While environmental factors often get the most attention, ESG is also about concern for people and communities. Diversity, equity, and inclusion (DEI) is a fundamental ESG consideration and part of the metrics used to measure an organization’s social score.
DEI considerations include workforce diversity; fair and equitable treatment of all employees in terms of pay, professional development, and career advancement; and an inclusive workplace culture that seeks diverse perspectives so employees feel they belong and can fully contribute to the organization’s mission.
Also vital are connections to the community through partnerships and support for diverse suppliers.
Research points to significant benefits of a diverse, equitable, and inclusive workplace boosting its competitive advantage. These include attracting and retaining top talent, improved financial performance, better customer orientation, increased employee engagement, fewer sick days, and more innovative and collaborative teams.
Sound governance is fundamental to a credit union’s ability to fulfill its mission of serving its member-owners. Sound governance is also vital to our growth and continued relevance in the marketplace.
Governance is embedded in our cooperative principle No. 2, member democratic control.
This includes meeting relevant standards of transparency, compliance, and accountability, and considering the broad set of stakeholders’ interests.
This may mean considering the composition of the board and executives: Are they a diverse and inclusive group that reflects the credit union’s membership?
If not, the credit union risks not having the needed perspectives and insights to operate in a way that ensures long-term relevance and sustainability.

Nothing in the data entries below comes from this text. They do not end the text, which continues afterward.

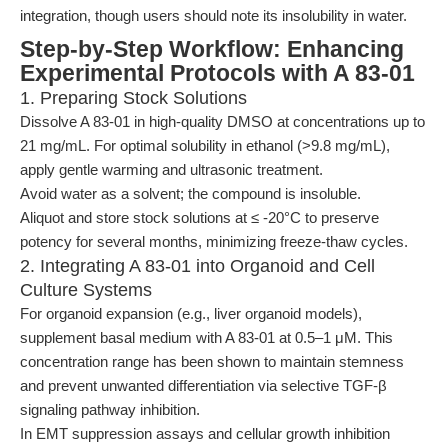
integration, though users should note its insolubility in water.
Step-by-Step Workflow: Enhancing
Experimental Protocols with A 83-01
1. Preparing Stock Solutions
Dissolve A 83-01 in high-quality DMSO at concentrations up to
21 mg/mL. For optimal solubility in ethanol (>9.8 mg/mL),
apply gentle warming and ultrasonic treatment.
Avoid water as a solvent; the compound is insoluble.
Aliquot and store stock solutions at ≤ -20°C to preserve
potency for several months, minimizing freeze-thaw cycles.
2. Integrating A 83-01 into Organoid and Cell
Culture Systems
For organoid expansion (e.g., liver organoid models),
supplement basal medium with A 83-01 at 0.5–1 μM. This
concentration range has been shown to maintain stemness
and prevent unwanted differentiation via selective TGF-β
signaling pathway inhibition.
In EMT suppression assays and cellular growth inhibition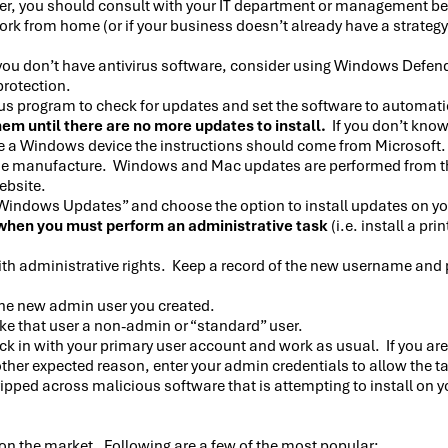
er, you should consult with your IT department or management bef
work from home (or if your business doesn’t already have a strategy
you don’t have antivirus software, consider using Windows Defen
protection.
rus program to check for updates and set the software to automati
em until there are no more updates to install.
If you don’t kno
ave a Windows device the instructions should come from Microsoft
 manufacture. Windows and Mac updates are performed from the d
ebsite.
 “Windows Updates” and choose the option to install updates on y
when you must perform an administrative task
(i.e. install a p
ith administrative rights. Keep a record of the new username and
 the new admin user you created.
ke that user a non-admin or “standard” user.
ck in with your primary user account and work as usual. If you are 
other expected reason, enter your admin credentials to allow the t
 tripped across malicious software that is attempting to install on
on the market. Following are a few of the most popular: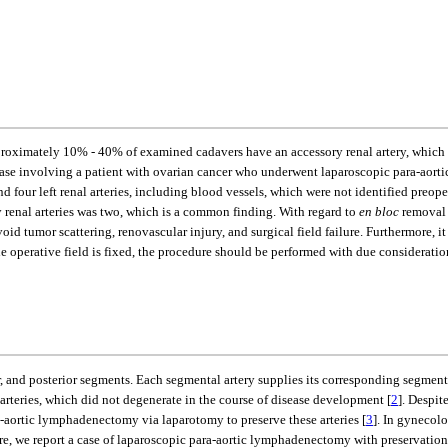
oximately 10% - 40% of examined cadavers have an accessory renal artery, which cor
ase involving a patient with ovarian cancer who underwent laparoscopic para-aortic
d four left renal arteries, including blood vessels, which were not identified preope
renal arteries was two, which is a common finding. With regard to
en bloc
removal 
 tumor scattering, renovascular injury, and surgical field failure. Furthermore, it
he operative field is fixed, the procedure should be performed with due consideratio
r, and posterior segments. Each segmental artery supplies its corresponding segment
teries, which did not degenerate in the course of disease development [
2
]. Despit
aortic lymphadenectomy via laparotomy to preserve these arteries [
3
]. In gynecolo
 we report a case of laparoscopic para-aortic lymphadenectomy with preservation of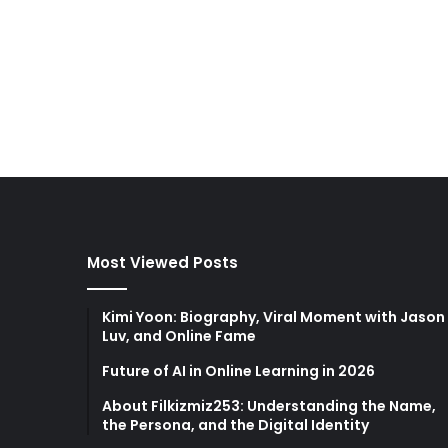
Most Viewed Posts
Kimi Yoon: Biography, Viral Moment with Jason
Luv, and Online Fame
Future of AI in Online Learning in 2026
About Filkizmiz253: Understanding the Name,
the Persona, and the Digital Identity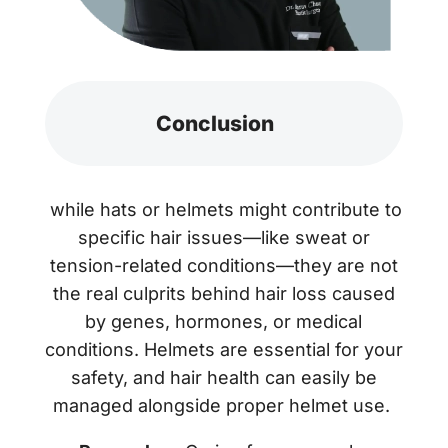
Conclusion
while hats or helmets might contribute to
specific hair issues—like sweat or
tension-related conditions—they are not
the real culprits behind hair loss caused
by genes, hormones, or medical
conditions. Helmets are essential for your
safety, and hair health can easily be
managed alongside proper helmet use.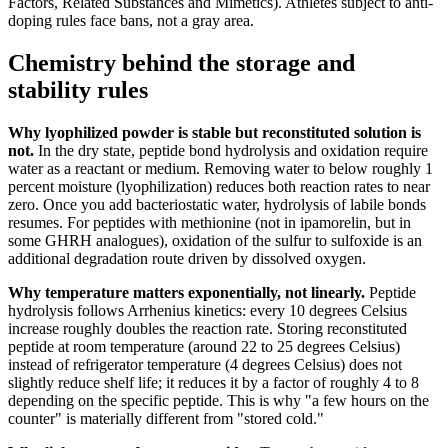
Factors, Related Substances and Mimetics). Athletes subject to anti-
doping rules face bans, not a gray area.
Chemistry behind the storage and
stability rules
Why lyophilized powder is stable but reconstituted solution is
not.
In the dry state, peptide bond hydrolysis and oxidation require
water as a reactant or medium. Removing water to below roughly 1
percent moisture (lyophilization) reduces both reaction rates to near
zero. Once you add bacteriostatic water, hydrolysis of labile bonds
resumes. For peptides with methionine (not in ipamorelin, but in
some GHRH analogues), oxidation of the sulfur to sulfoxide is an
additional degradation route driven by dissolved oxygen.
Why temperature matters exponentially, not linearly.
Peptide
hydrolysis follows Arrhenius kinetics: every 10 degrees Celsius
increase roughly doubles the reaction rate. Storing reconstituted
peptide at room temperature (around 22 to 25 degrees Celsius)
instead of refrigerator temperature (4 degrees Celsius) does not
slightly reduce shelf life; it reduces it by a factor of roughly 4 to 8
depending on the specific peptide. This is why "a few hours on the
counter" is materially different from "stored cold."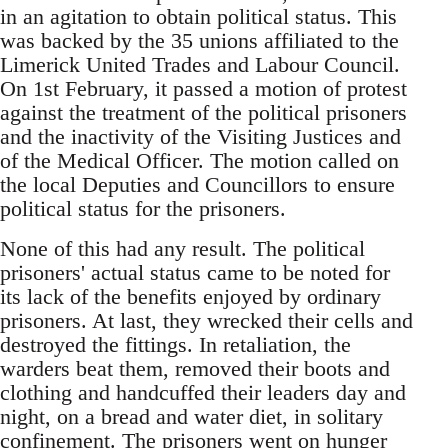
in an agitation to obtain political status. This
was backed by the 35 unions affiliated to the
Limerick United Trades and Labour Council.
On 1st February, it passed a motion of protest
against the treatment of the political prisoners
and the inactivity of the Visiting Justices and
of the Medical Officer. The motion called on
the local Deputies and Councillors to ensure
political status for the prisoners.
None of this had any result. The political
prisoners' actual status came to be noted for
its lack of the benefits enjoyed by ordinary
prisoners. At last, they wrecked their cells and
destroyed the fittings. In retaliation, the
warders beat them, removed their boots and
clothing and handcuffed their leaders day and
night, on a bread and water diet, in solitary
confinement. The prisoners went on hunger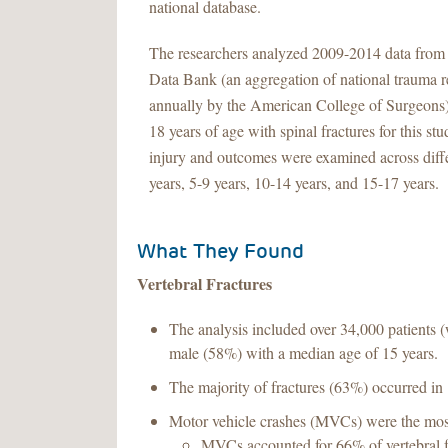
national database.
The researchers analyzed 2009-2014 data from
Data Bank (an aggregation of national trauma r
annually by the American College of Surgeons)
18 years of age with spinal fractures for this s
injury and outcomes were examined across diffe
years, 5-9 years, 10-14 years, and 15-17 years.
What They Found
Vertebral Fractures
The analysis included over 34,000 patients 
male (58%) with a median age of 15 years.
The majority of fractures (63%) occurred in 1
Motor vehicle crashes (MVCs) were the mos
MVCs accounted for 66% of vertebral fr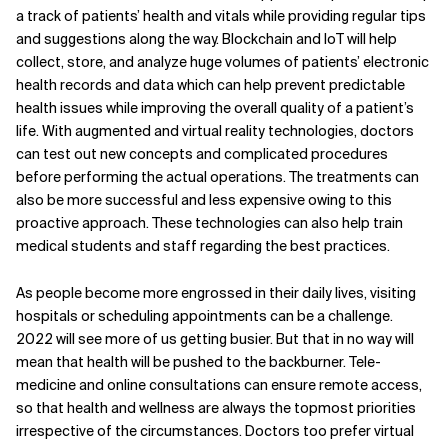
a track of patients’ health and vitals while providing regular tips
and suggestions along the way. Blockchain and IoT will help
collect, store, and analyze huge volumes of patients’ electronic
health records and data which can help prevent predictable
health issues while improving the overall quality of a patient’s
life. With augmented and virtual reality technologies, doctors
can test out new concepts and complicated procedures
before performing the actual operations. The treatments can
also be more successful and less expensive owing to this
proactive approach. These technologies can also help train
medical students and staff regarding the best practices.
As people become more engrossed in their daily lives, visiting
hospitals or scheduling appointments can be a challenge.
2022 will see more of us getting busier. But that in no way will
mean that health will be pushed to the backburner. Tele-
medicine and online consultations can ensure remote access,
so that health and wellness are always the topmost priorities
irrespective of the circumstances. Doctors too prefer virtual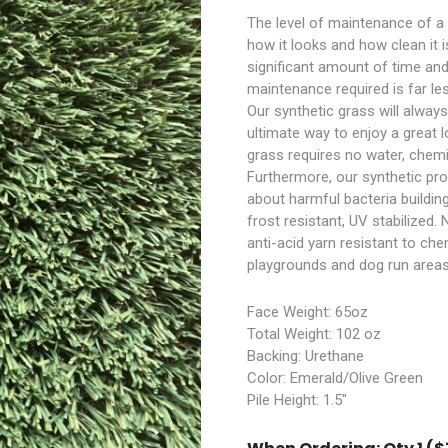
The level of maintenance of a
how it looks and how clean it i
significant amount of time and
maintenance required is far le
Our synthetic grass will always h
ultimate way to enjoy a great 
grass requires no water, chemica
Furthermore, our synthetic pro
about harmful bacteria buildin
frost resistant, UV stabilized
anti-acid yarn resistant to che
playgrounds and dog run areas
Face Weight: 65oz
Total Weight: 102 oz
Backing: Urethane
Color: Emerald/Olive Green
Pile Height: 1.5″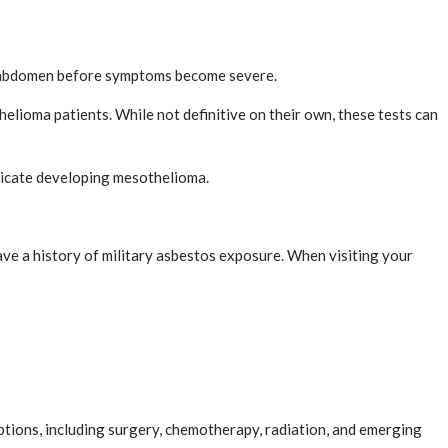
 or abdomen before symptoms become severe.
elioma patients. While not definitive on their own, these tests can
ndicate developing mesothelioma.
ve a history of military asbestos exposure. When visiting your
tions, including surgery, chemotherapy, radiation, and emerging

Since their inception, cooperatives have represented an alternative to the traditional corporate approach that focuses exclusively on serving shareholder interests. As cooperatives, credit unions are guided by eight cooperative principles which codify our sense of accountability and responsibility to a broad set of stakeholders—members, community, society, underserved and historically marginalized groups—and prioritizing people over profit and communities’ sustainable development.
There is a clear opportunity for individual credit unions to use ESG as a competitive differentiator and a means to advance financial well-being for all.
At the same time, there is a window of opportunity to get in front of policymakers and regulators to avoid regulations that limit credit union self-determination and to respond to growing consumer and employee demand.
If we seize on this moment, it will yield positive impacts on credit unions’ bottom line, as well as for members, employees, and communities.
Some credit unions are already prioritizing ESG. Last summer, the Pacific Northwest experienced an unusually hot summer where temperatures hit dangerous levels. The heatwave killed 200 people in Oregon and Washington.
Access to quick and affordable credit took on a life-and-death urgency for these areas. Low-income and historically marginalized groups were among the most vulnerable, unable to afford air conditioning or heat relief of any kind.
Verity Credit Union in Seattle, which has a robust DEI and green-lending program, recognized this gap. The $733 million asset credit union responded by working with partners to ensure it offered products that served the most vulnerable consumers, not just high-net-worth individuals.
Verity’s experience bears out what an abundance of research shows: namely that women, Black, Indigenous, Latino, low-income, and other vulnerable groups disproportionately suffer the consequences of environmental hazards and climate change.
This demonstrates the power of ESG, which calls on institutions to use a holistic lens that considers environmental, social, and governance considerations.
The good news is that credit unions don’t have to pivot to integrate ESG into their approach. It is baked into our cooperative principles and is a natural fit.
Increasingly, we see credit unions explicitly committed to environmental sustainability, and connecting the dots between E, S, and G. We can no longer afford to see financial services as disconnected from the health and well-being of our members and communities.
Continuing to be our members’ best financial partner means making those connections and serving the needs of everyone in our communities.
SAMIRA SALEM is vice president of diversity, equity, and inclusion for Credit Union National Association.
Traditionally, corporations have focused solely on serving their shareholders.
The Business Roundtable, a group of nearly 200 CEOs from America’s largest companies, defined a new statement on the purpose of a corporation, which calls for a radical rethinking of this narrow focus. It challenged companies to “deliver long-term value to all of their stakeholders—customers, employees, partners, communities, the planet, and society”—not simply shareholders.